Se vogliamo ottenere il massimo dalle nostre animazioni e avere un controllo preciso sia sul posizionamento dei keyframes sia della loro interpolazione (“comportamento” spaziale e/o temporale) After Effects mette a nostra disposizione uno strumento fantastico: il graph editor (editor grafico).

In questo articolo vedremo come utilizzarlo per gestire al meglio una delle animazioni più complicate, in quanto non facilmente inquadrabile visivamente in una semplice sequenza di keyframes: il time remapping, ossia l’animazione della velocità.

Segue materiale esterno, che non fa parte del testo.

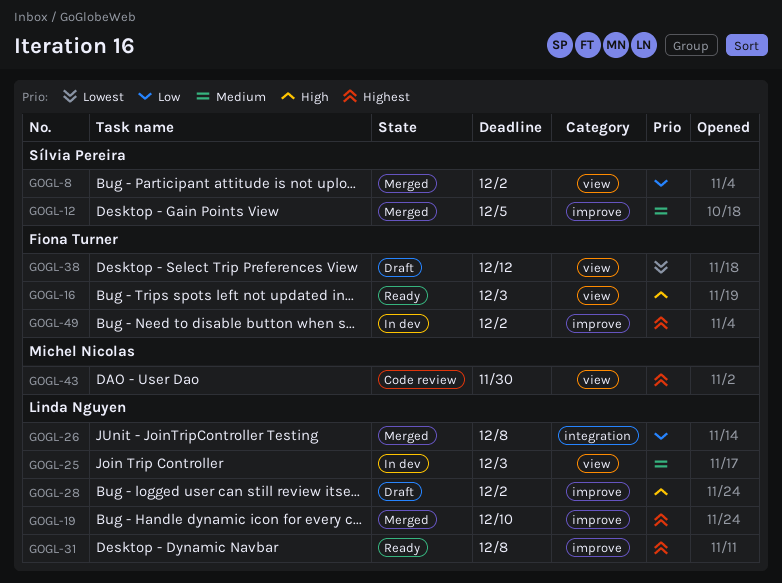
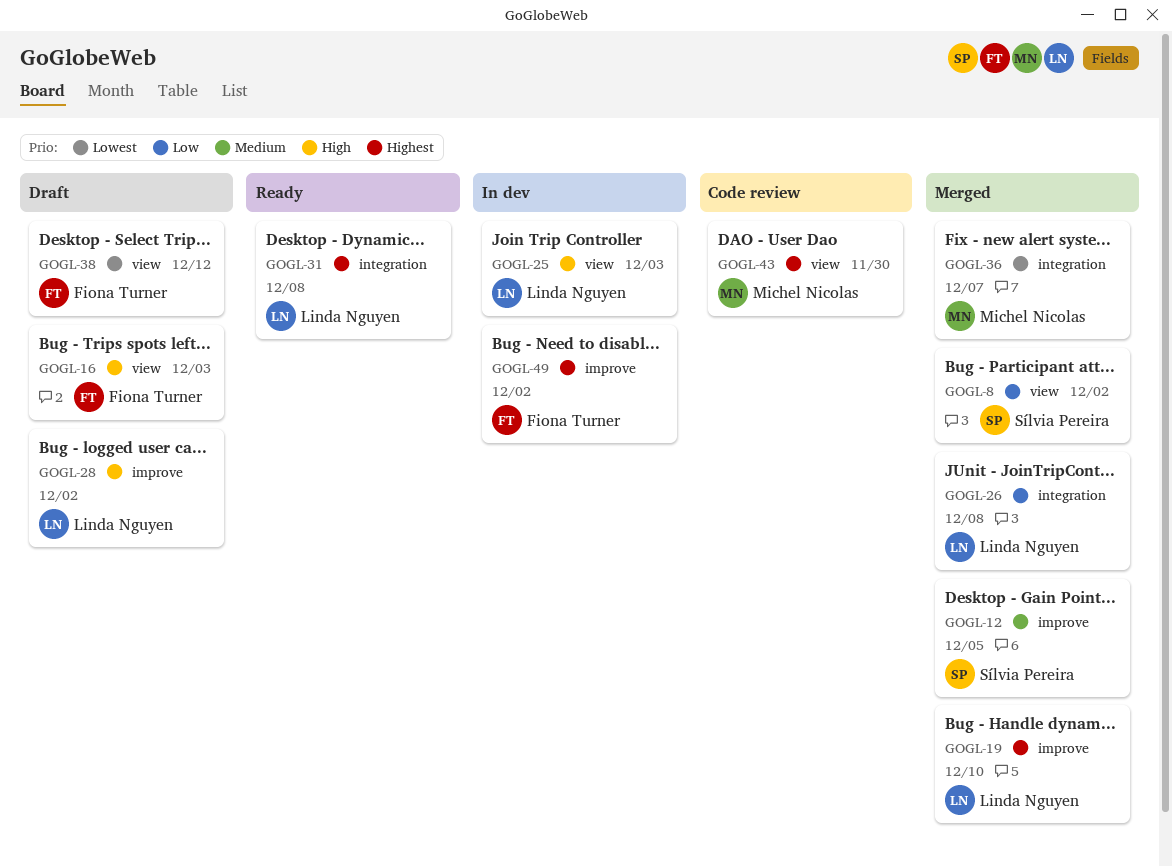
GOGL-16, status: Ready -> Draft
GOGL-25, priority: Medium -> High
GOGL-31, label: improve -> integration
GOGL-36: none -> present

Selezioniamo il livello interessato in timeline e abilitiamo il time remapping andando nel menu Livello. All’interno selezioniamo Tempo e quindi Attiva modifica tempo. Possiamo fare tutto con un unico passaggio utilizzando lo shortcut ctrl/cmd+alt+T.

Nel livello verrà inserità la proprietà Modifica tempo con un primo keyframe inserito all’inizio della timeline (indipendentemente dalla posizione dell’indicatore di tempo corrente).

Ora andiamo in modalità editor grafico cliccando l’apposito pulsante in timeline oppure utilizzando lo shortcut shift+F3.

Quindi selezioniamo la proprietà modifica tempo per visualizzarla all’interno dell’editor grafico.

Vedremo un grafico che rappresenta sull’asse orizzontale la timeline mentre su quella verticale il codice di tempo della clip. Di default avremo esattamente una segmento, dove il tempo corrente in timeline coincide con il relativo timecode della clip (valore X = valore Y).

Se non vedete il segmento sopra raffigurato controllate di aver impostato il tipo di grafico (all’interno dell’editor grafico) su selezione automatica tipo di grafico o modifica grafico valori.

Siccome vogliamo modificare la velocità di una parte della clip inseriamo almeno un altro keyframe: posizioniamo l’indicatore di tempo corrente al frame dove vogliamo modificare la velocità e clicchiamo sull’icona di livello aggiungi fotogramma chiave.

Ora il gioco è molto semplice. Si tratta di muovere il fotogramma chiave per trascinamento in verticale secondo queste logiche:

verso l’alto: otterremo un’accelerazione della parte di clip precedente al keyframe:

– verso il basso: otterremo uno slow motion della parte di clip precedente al keyframe:

Inseriamo un altro keyframe e lo portiamo alla stessa altezza del precedente trascinando il keyframe verso il basso. Appena avremo raggiunto il livello del keyframes precedente il segmento assumerà il colore arancio. Nello spazio temporale compreso tra i due keyframes avremo velocità zero e quindi il fermo fotogramma.

Se invece spostiamo il nuovo fotogramma chiave al di sotto del precedente otterremo l’effetto di time reverse.

Naturalmente possiamo rendere i cambiamenti di velocità più morbidi convertendo i keyframes lineari in bezier e adattando oppurtunamente la curva di ingresso e quella di uscita utilizzando le relative maniglie.

Oppure possiamo fidarci dell’automatismo cliccando su regolazione automatica.

Con l’editor grafico, come abbiamo visto, siamo in grado di ottenere e controllare tutti i principali effetti derivanti da cambi di velocità all’interno di una clip con semplici, veloci e intuitivi cambiamenti di posizione dei keyframes all’interno dello stesso editor grafico.